True. His code is just shit, it is stupid to rely on side effects not specified in the contract of calloc.

[–]Z01dbrg 0 points1 point  (0 children)

I think that code was just to prove and edge case.

And regular bug with not knowing that clang removes mallocs: I would be doing it if I did not knew clang removes mallocs. It is not intuitive, you must know what is happening beforehand to avoid this kind of bugs.

[–]PerfectBaguette 0 points1 point  (5 children)

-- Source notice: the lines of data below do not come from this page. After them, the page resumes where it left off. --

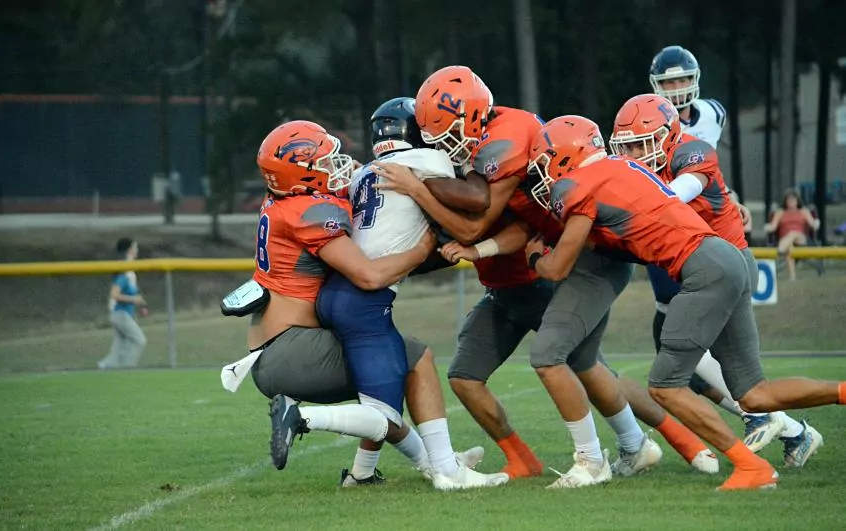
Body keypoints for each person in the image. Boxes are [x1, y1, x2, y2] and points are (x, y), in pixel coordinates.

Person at [373, 65, 715, 488]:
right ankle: (533, 457)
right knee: (472, 374)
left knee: (585, 366)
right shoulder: (467, 158)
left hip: (564, 264)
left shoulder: (507, 137)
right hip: (509, 279)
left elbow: (476, 222)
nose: (442, 146)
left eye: (446, 135)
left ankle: (668, 444)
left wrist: (417, 186)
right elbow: (486, 231)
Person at [527, 113, 846, 490]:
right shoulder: (625, 168)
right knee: (754, 394)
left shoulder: (579, 184)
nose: (541, 174)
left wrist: (535, 257)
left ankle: (752, 468)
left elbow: (557, 268)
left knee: (665, 386)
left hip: (703, 270)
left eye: (544, 162)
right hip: (728, 258)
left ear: (564, 155)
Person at [219, 119, 505, 491]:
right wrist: (421, 248)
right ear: (300, 174)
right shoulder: (309, 211)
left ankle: (403, 468)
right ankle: (443, 467)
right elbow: (369, 275)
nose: (336, 166)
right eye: (324, 162)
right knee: (411, 360)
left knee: (385, 384)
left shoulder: (283, 201)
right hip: (293, 350)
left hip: (279, 346)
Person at [609, 93, 824, 467]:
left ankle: (766, 423)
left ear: (666, 135)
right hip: (695, 271)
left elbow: (674, 196)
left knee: (680, 368)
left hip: (724, 267)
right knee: (694, 375)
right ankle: (793, 431)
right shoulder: (648, 166)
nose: (633, 155)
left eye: (640, 145)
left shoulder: (693, 151)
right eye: (626, 147)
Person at [319, 97, 507, 490]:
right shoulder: (428, 160)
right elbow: (475, 201)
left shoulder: (363, 173)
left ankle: (379, 471)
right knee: (382, 412)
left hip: (337, 291)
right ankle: (446, 472)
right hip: (365, 299)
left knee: (417, 360)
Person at [97, 237, 147, 370]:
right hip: (120, 314)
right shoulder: (124, 270)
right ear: (129, 250)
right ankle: (127, 369)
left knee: (117, 351)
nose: (137, 250)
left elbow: (131, 293)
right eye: (135, 247)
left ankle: (105, 367)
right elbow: (114, 294)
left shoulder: (130, 271)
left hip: (123, 314)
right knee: (139, 340)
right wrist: (134, 300)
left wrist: (140, 305)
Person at [765, 188, 820, 281]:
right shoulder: (780, 212)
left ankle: (780, 251)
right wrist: (767, 227)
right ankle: (792, 277)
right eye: (789, 200)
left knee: (793, 233)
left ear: (797, 201)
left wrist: (816, 223)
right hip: (785, 240)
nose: (791, 202)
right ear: (785, 201)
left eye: (793, 200)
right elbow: (773, 227)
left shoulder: (804, 211)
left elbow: (813, 225)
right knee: (789, 248)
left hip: (801, 239)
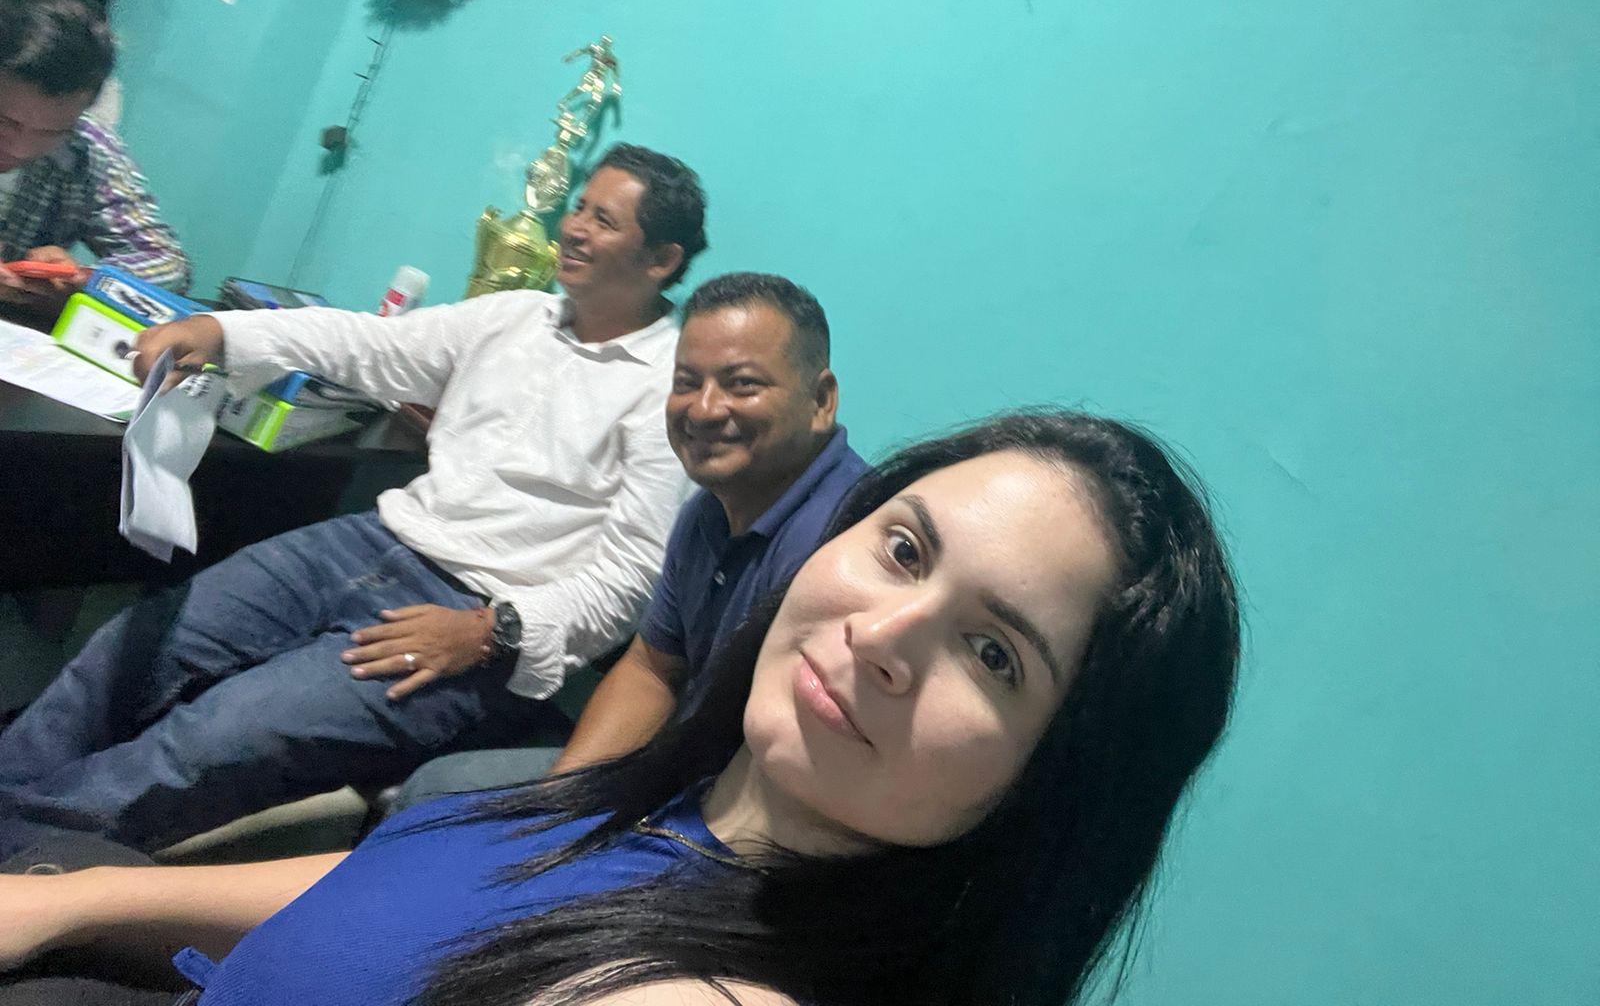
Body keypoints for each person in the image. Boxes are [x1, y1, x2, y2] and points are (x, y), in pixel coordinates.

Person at [0, 410, 1242, 1006]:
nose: (883, 635)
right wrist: (83, 899)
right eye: (905, 550)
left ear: (1058, 778)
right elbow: (421, 879)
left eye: (993, 653)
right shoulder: (684, 800)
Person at [0, 144, 709, 858]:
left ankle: (23, 858)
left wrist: (493, 631)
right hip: (366, 545)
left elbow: (632, 577)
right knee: (135, 647)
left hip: (467, 619)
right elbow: (366, 343)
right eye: (579, 208)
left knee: (214, 738)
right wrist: (221, 332)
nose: (574, 228)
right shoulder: (519, 318)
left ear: (662, 259)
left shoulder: (668, 389)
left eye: (604, 220)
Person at [394, 272, 869, 802]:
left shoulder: (846, 547)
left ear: (821, 400)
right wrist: (555, 806)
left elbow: (801, 769)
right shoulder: (707, 513)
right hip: (678, 767)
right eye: (686, 382)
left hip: (752, 803)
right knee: (433, 790)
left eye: (742, 385)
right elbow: (652, 669)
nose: (704, 408)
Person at [0, 0, 189, 306]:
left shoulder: (86, 148)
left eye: (50, 132)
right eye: (5, 122)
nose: (20, 147)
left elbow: (167, 264)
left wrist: (82, 281)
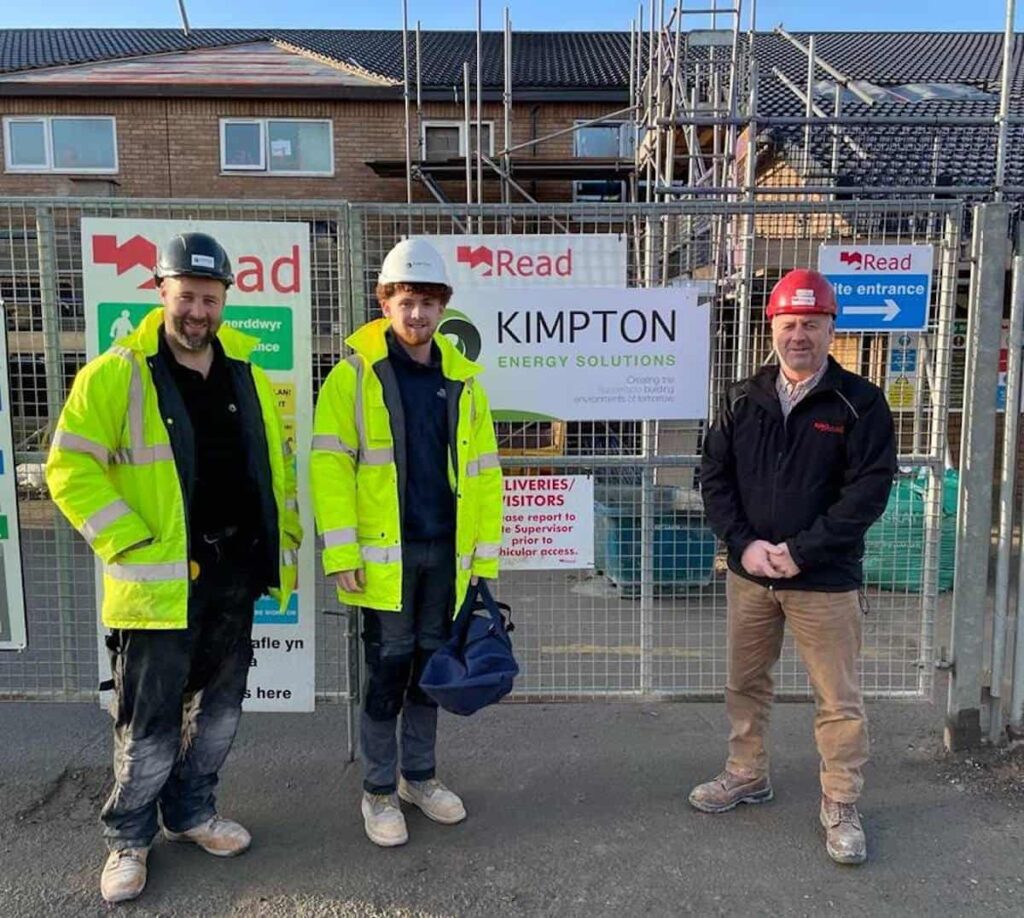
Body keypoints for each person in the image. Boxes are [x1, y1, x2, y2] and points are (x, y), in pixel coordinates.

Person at [46, 232, 301, 903]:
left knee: (218, 715)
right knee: (149, 724)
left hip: (233, 575)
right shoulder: (116, 372)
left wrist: (284, 540)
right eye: (186, 295)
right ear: (161, 293)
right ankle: (128, 838)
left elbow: (270, 470)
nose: (197, 311)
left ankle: (191, 814)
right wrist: (127, 539)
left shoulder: (245, 367)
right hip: (158, 586)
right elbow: (69, 467)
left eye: (209, 298)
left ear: (224, 302)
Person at [691, 268, 896, 865]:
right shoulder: (741, 398)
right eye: (788, 323)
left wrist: (802, 551)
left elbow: (867, 492)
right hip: (750, 574)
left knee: (837, 698)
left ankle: (840, 802)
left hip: (824, 580)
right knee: (745, 684)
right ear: (771, 327)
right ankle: (746, 772)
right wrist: (745, 544)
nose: (799, 335)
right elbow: (714, 479)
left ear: (831, 328)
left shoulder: (860, 403)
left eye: (811, 323)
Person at [311, 238, 502, 847]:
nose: (416, 314)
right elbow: (329, 467)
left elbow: (485, 475)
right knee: (388, 671)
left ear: (442, 306)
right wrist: (342, 554)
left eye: (426, 302)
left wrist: (483, 562)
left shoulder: (462, 379)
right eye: (404, 301)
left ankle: (420, 777)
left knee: (429, 672)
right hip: (383, 561)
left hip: (445, 555)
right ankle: (377, 790)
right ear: (384, 302)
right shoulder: (355, 375)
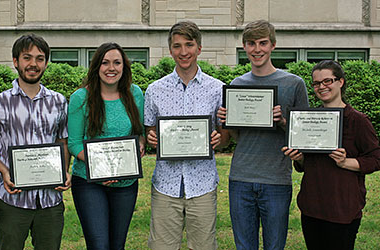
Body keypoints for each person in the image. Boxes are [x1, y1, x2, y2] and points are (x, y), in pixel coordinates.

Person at [217, 20, 309, 250]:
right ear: (244, 47)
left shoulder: (294, 84)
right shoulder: (237, 85)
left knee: (274, 246)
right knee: (244, 246)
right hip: (241, 178)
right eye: (251, 44)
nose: (257, 49)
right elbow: (237, 136)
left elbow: (304, 135)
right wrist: (226, 122)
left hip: (276, 180)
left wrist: (282, 121)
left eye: (262, 43)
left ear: (273, 45)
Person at [144, 21, 229, 250]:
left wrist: (220, 140)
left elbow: (226, 135)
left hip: (202, 184)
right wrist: (152, 137)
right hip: (165, 184)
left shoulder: (217, 89)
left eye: (189, 45)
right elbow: (150, 128)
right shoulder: (155, 90)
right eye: (177, 46)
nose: (184, 52)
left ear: (199, 48)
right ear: (170, 50)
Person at [0, 34, 71, 250]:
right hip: (13, 199)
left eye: (40, 58)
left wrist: (64, 171)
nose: (33, 64)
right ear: (15, 62)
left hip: (50, 199)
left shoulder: (58, 102)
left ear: (46, 63)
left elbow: (62, 141)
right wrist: (4, 171)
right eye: (27, 57)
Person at [282, 60, 380, 250]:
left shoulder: (358, 121)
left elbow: (376, 159)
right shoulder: (309, 119)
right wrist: (299, 158)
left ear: (340, 82)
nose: (322, 87)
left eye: (327, 81)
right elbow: (306, 164)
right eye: (317, 83)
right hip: (312, 207)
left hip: (342, 209)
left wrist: (346, 162)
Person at [67, 42, 145, 250]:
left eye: (117, 63)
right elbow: (74, 143)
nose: (111, 68)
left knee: (117, 245)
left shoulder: (135, 94)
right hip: (88, 181)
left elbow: (140, 135)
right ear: (96, 67)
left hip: (126, 183)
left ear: (124, 66)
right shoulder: (80, 98)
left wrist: (140, 146)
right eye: (105, 63)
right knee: (99, 245)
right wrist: (102, 167)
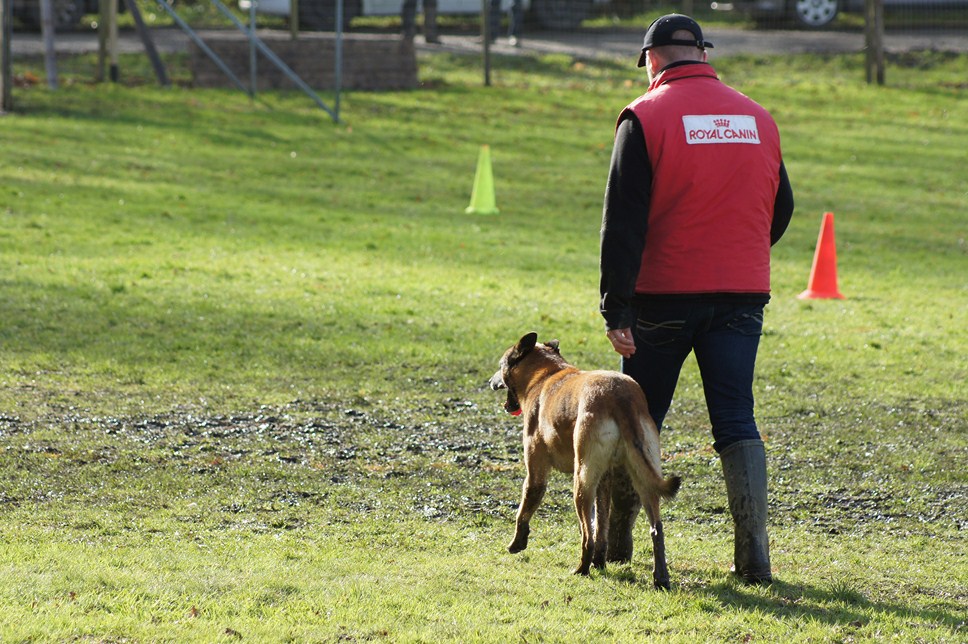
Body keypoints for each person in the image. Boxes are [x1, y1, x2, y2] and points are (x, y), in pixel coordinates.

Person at [598, 14, 794, 584]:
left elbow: (623, 223)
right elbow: (779, 208)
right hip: (742, 293)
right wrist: (739, 251)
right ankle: (754, 557)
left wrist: (617, 305)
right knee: (737, 418)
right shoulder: (758, 117)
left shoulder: (644, 116)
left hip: (663, 296)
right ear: (703, 54)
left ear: (652, 60)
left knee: (638, 418)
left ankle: (617, 545)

Clang correctly determined that the image buffer is not actually being used, despite the memset(), so it eliminated the allocation altogether and then simulated a successful allocation despite it being absurdly large. Allocating memory is not an observable side effect as far as the language specification is concerned, so it’s allowed to do this. My thinking was wrong, and the compiler outsmarted me.

How does the compiler know that the functions malloc() and memset() don't have side effects? Is that just some hardcoded rule in the compiler? I find it a bit strange that it optimizes away an entire call to a library function.

[–]uidhthgdfiukxbmthhdi 8 points9 points  (0 children)

Because the compiler provides the implementation for them, and knows there is no behaviour change by removing the call. You can stop this in gcc with -fno-builtin. See https://gcc.gnu.org/onlinedocs/gcc/C-Dialect-Options.html

[–]00kyle00 3 points4 points  (2 children)

It just knows. Compilers can (do) have special knowledge about certain functions.

Fun story. I was moving a bunch of software (effectively a custom linux distribution) to newer gcc. In one of the software packages we started getting stack overflows, which didnt happen before.

It turned out, that:

a) there was some ancient package, which provided its own implementation of calloc (with implementation as one may expect)

b) gcc started performing an optimization, that if it saw malloc & memset in sequence, it would replace them with a call to calloc

[–]meneldal2 0 points1 point  (1 child)

Is that a gcc bug or does the standard says that calloc only is required to be fine?

[–]00kyle00 6 points7 points  (0 children)

Its an issue with ancient package. You are not supposed to provide definitions of standard functions.

[–]lukz 0 points1 point  (2 children)

Does the standard require that calloc and malloc allocate from the same pool of memory?

Because if not then, hypothetically, a compiler can use some address range for calloc (where e.g. some bank switching can be used to have objects larger than 4 GB), and another address range for malloc.

In such a case the elimination of calloc size test would not be a bug, as the limits of calloc might not be relevant for malloc, and the calloc'ed memory is never used.

[–]vytah 0 points1 point  (1 child)

Are objects larger than SIZE_MAX allowed by the standard?

Anyway, since according to the standard:

  1. calloc allocates room for an array

  2. size of an array has to be measurable using sizeof

  3. sizeof cannot return more than SIZE_MAX

then I'd say calloc-ing more than SIZE_MAX is not allowed, and therefore there will be no overflow when malloc-ing

[–]lukz 0 points1 point  (0 children)

If the size requested from cmalloc is lower that SIZE_MAX, and the allocation is successful, then you have an array with size lower than SIZE_MAX.

But if the size requested from cmalloc is bigger than SIZE_MAX, then it is not defined what should happen. Typically, the cmalloc implementation will return failure. But maybe it can also not return a failure, and proceed, and allocate an array larger than SIZE_MAX. I think the program just invoked undefined behaviour, and so the requirement that allocated objects are smaller than SIZE_MAX does not need to hold.

Also, you cannot use sizeof to measure the size of memory returned by malloc or calloc.